*AIM A:* Write out the passage of the forum thread about Anthony Carr starting at "# Anthony les" and ending at "help thank you.".
*AIM B:* Name every position the forum thread about Anthony Carr says he held in the merchant navy.
*AIM C:* Continue the forum thread about Anthony Carr's merchant navy service from the point where it stops.

*DOCUMENT:*

§

# Anthony les Carr 1963-1965



## liverpool SOS (Nov 7, 2016)

Hi, im trying to find out information about my granddad who worked as a deck boy, JOS and SOS for the merchant navy in 1963-1965. If you know any information that may be about him please reply to this thread as I would like to be able to access his records at the maritime museum but don't know how to do so. If you know any information or stories please let me know as this would be lovely to hear about him as he has recently passed away. We have his book from when he worked on the ships but it is very old and we do not understand all the information in it, it is all we have so please I hope someone can help thank you.


----------



## liverpool SOS (Nov 7, 2016)

This is my grandad, Anthony, otherwise known as les, Carr.


----------



## Hugh MacLean (Nov 18, 2005)

Hello and welcome,
His records are actually held at the National Archives in Kew.

§

*DATASET ENTRIES:*
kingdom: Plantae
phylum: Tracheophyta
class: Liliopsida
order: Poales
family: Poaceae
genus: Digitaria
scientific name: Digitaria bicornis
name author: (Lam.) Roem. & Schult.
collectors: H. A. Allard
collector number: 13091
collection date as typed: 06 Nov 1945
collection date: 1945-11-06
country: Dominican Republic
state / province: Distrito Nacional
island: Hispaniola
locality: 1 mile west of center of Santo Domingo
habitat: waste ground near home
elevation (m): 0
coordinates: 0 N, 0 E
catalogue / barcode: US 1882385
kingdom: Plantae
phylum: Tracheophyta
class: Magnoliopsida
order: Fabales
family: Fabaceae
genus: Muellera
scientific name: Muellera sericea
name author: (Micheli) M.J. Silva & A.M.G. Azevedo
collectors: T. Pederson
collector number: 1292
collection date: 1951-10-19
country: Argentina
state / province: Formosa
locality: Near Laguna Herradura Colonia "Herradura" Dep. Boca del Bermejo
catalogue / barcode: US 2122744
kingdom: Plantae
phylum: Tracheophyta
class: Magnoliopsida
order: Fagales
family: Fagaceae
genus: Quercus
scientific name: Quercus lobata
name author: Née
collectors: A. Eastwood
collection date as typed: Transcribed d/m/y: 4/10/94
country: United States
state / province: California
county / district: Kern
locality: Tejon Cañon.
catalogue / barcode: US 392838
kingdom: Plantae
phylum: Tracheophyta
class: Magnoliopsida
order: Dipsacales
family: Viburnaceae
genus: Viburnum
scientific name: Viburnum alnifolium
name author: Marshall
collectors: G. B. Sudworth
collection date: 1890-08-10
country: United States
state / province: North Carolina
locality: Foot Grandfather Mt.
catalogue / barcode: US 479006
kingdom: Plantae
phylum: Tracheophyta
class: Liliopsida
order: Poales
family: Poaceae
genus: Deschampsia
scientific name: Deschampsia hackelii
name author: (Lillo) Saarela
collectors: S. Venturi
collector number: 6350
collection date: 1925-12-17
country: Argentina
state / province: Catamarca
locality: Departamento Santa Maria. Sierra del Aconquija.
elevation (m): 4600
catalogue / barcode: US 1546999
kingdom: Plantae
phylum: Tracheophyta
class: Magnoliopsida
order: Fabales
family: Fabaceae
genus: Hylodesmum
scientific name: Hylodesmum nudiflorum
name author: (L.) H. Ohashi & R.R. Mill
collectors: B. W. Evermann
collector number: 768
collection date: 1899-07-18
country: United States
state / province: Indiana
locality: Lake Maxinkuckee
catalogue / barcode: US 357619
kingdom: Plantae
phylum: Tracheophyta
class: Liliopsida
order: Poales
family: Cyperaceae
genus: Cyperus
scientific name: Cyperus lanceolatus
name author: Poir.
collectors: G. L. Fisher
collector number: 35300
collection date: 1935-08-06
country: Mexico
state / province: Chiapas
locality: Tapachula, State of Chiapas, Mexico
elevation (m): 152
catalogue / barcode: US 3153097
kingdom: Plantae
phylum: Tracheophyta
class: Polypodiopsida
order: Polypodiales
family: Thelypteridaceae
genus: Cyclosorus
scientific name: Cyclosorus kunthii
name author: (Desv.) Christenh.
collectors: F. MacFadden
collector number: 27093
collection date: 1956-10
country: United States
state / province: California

§

*ANSWER A:*
# Anthony les Carr 1963-1965



## liverpool SOS (Nov 7, 2016)

Hi, im trying to find out information about my granddad who worked as a deck boy, JOS and SOS for the merchant navy in 1963-1965. If you know any information that may be about him please reply to this thread as I would like to be able to access his records at the maritime museum but don't know how to do so. If you know any information or stories please let me know as this would be lovely to hear about him as he has recently passed away. We have his book from when he worked on the ships but it is very old and we do not understand all the information in it, it is all we have so please I hope someone can help thank you.

*ANSWER B:* Deck boy, JOS, and SOS.

*ANSWER C:*
His seaman's Pouch is held in piece *BT 372/2517/185* 
His CRS 10 - service record - should, if it has survived, be held in piece *BT 382/286*

Best obtained by visit to Kew or via a researcher as they can be expensive to obtain online via Kew research service. (Thumb)

You mention his 'book' I presume it is his discharge book which will list his ships similar to the CRS 10 that I have linked to. The book will list the ships that he served in along with dates of engagement and discharge and a character reference along with the masters signature or MMO stamp.

Regards
Hugh


----------



## liverpool SOS (Nov 7, 2016)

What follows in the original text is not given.